→ Instructions to follow
Reproduce each of the items below word for word.

→ Data for analysis
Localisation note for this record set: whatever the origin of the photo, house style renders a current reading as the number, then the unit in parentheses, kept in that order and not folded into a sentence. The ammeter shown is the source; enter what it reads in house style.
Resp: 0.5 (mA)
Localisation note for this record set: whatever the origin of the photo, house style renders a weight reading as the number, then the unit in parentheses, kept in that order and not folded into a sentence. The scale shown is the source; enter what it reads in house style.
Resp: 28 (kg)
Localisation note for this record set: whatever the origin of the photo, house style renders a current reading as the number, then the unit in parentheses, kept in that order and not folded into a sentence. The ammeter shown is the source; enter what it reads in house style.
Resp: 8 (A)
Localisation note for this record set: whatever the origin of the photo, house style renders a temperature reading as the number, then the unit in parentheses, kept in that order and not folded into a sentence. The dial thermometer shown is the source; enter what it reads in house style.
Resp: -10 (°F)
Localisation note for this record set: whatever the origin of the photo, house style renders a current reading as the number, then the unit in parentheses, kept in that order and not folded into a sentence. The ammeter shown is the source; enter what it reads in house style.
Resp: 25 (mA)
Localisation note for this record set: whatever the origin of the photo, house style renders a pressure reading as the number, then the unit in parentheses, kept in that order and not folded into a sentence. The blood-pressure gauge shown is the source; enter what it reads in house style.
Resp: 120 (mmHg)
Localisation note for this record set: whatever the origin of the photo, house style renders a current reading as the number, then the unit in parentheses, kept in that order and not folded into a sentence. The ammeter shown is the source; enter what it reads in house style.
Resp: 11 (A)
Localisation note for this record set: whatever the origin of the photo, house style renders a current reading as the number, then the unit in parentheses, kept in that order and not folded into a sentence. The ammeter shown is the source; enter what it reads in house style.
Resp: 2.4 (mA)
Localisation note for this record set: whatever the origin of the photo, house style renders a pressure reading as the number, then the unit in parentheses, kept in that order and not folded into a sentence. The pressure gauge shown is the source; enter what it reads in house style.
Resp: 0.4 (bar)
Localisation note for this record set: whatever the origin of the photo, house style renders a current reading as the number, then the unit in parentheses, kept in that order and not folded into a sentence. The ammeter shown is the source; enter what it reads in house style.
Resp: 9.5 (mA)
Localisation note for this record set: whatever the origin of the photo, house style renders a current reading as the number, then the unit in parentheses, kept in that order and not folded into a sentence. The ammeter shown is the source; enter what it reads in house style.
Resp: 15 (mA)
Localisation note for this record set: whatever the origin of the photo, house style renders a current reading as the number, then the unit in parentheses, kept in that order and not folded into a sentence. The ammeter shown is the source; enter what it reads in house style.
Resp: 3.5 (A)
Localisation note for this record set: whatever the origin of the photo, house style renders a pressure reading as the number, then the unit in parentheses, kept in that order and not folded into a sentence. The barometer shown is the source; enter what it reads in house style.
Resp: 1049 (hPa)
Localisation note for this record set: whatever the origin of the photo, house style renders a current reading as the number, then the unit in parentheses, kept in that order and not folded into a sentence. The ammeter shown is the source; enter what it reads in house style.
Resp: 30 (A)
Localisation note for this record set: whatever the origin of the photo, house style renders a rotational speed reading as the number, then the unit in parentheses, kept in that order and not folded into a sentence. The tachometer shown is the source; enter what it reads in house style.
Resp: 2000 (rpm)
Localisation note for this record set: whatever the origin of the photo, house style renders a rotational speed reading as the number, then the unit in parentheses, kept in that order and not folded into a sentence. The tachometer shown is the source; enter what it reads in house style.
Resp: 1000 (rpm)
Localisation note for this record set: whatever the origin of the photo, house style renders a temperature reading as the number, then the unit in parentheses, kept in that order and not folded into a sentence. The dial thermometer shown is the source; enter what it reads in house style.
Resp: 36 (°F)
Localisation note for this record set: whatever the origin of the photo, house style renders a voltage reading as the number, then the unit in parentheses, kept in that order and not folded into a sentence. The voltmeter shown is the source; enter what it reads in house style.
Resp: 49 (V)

→ Result of the exercise
Localisation note for this record set: whatever the origin of the photo, house style renders a current reading as the number, then the unit in parentheses, kept in that order and not folded into a sentence. The ammeter shown is the source; enter what it reads in house style.
Resp: 0.5 (mA)
Localisation note for this record set: whatever the origin of the photo, house style renders a weight reading as the number, then the unit in parentheses, kept in that order and not folded into a sentence. The scale shown is the source; enter what it reads in house style.
Resp: 28 (kg)
Localisation note for this record set: whatever the origin of the photo, house style renders a current reading as the number, then the unit in parentheses, kept in that order and not folded into a sentence. The ammeter shown is the source; enter what it reads in house style.
Resp: 8 (A)
Localisation note for this record set: whatever the origin of the photo, house style renders a temperature reading as the number, then the unit in parentheses, kept in that order and not folded into a sentence. The dial thermometer shown is the source; enter what it reads in house style.
Resp: -10 (°F)
Localisation note for this record set: whatever the origin of the photo, house style renders a current reading as the number, then the unit in parentheses, kept in that order and not folded into a sentence. The ammeter shown is the source; enter what it reads in house style.
Resp: 25 (mA)
Localisation note for this record set: whatever the origin of the photo, house style renders a pressure reading as the number, then the unit in parentheses, kept in that order and not folded into a sentence. The blood-pressure gauge shown is the source; enter what it reads in house style.
Resp: 120 (mmHg)
Localisation note for this record set: whatever the origin of the photo, house style renders a current reading as the number, then the unit in parentheses, kept in that order and not folded into a sentence. The ammeter shown is the source; enter what it reads in house style.
Resp: 11 (A)
Localisation note for this record set: whatever the origin of the photo, house style renders a current reading as the number, then the unit in parentheses, kept in that order and not folded into a sentence. The ammeter shown is the source; enter what it reads in house style.
Resp: 2.4 (mA)
Localisation note for this record set: whatever the origin of the photo, house style renders a pressure reading as the number, then the unit in parentheses, kept in that order and not folded into a sentence. The pressure gauge shown is the source; enter what it reads in house style.
Resp: 0.4 (bar)
Localisation note for this record set: whatever the origin of the photo, house style renders a current reading as the number, then the unit in parentheses, kept in that order and not folded into a sentence. The ammeter shown is the source; enter what it reads in house style.
Resp: 9.5 (mA)
Localisation note for this record set: whatever the origin of the photo, house style renders a current reading as the number, then the unit in parentheses, kept in that order and not folded into a sentence. The ammeter shown is the source; enter what it reads in house style.
Resp: 15 (mA)
Localisation note for this record set: whatever the origin of the photo, house style renders a current reading as the number, then the unit in parentheses, kept in that order and not folded into a sentence. The ammeter shown is the source; enter what it reads in house style.
Resp: 3.5 (A)
Localisation note for this record set: whatever the origin of the photo, house style renders a pressure reading as the number, then the unit in parentheses, kept in that order and not folded into a sentence. The barometer shown is the source; enter what it reads in house style.
Resp: 1049 (hPa)
Localisation note for this record set: whatever the origin of the photo, house style renders a current reading as the number, then the unit in parentheses, kept in that order and not folded into a sentence. The ammeter shown is the source; enter what it reads in house style.
Resp: 30 (A)
Localisation note for this record set: whatever the origin of the photo, house style renders a rotational speed reading as the number, then the unit in parentheses, kept in that order and not folded into a sentence. The tachometer shown is the source; enter what it reads in house style.
Resp: 2000 (rpm)
Localisation note for this record set: whatever the origin of the photo, house style renders a rotational speed reading as the number, then the unit in parentheses, kept in that order and not folded into a sentence. The tachometer shown is the source; enter what it reads in house style.
Resp: 1000 (rpm)
Localisation note for this record set: whatever the origin of the photo, house style renders a temperature reading as the number, then the unit in parentheses, kept in that order and not folded into a sentence. The dial thermometer shown is the source; enter what it reads in house style.
Resp: 36 (°F)
Localisation note for this record set: whatever the origin of the photo, house style renders a voltage reading as the number, then the unit in parentheses, kept in that order and not folded into a sentence. The voltmeter shown is the source; enter what it reads in house style.
Resp: 49 (V)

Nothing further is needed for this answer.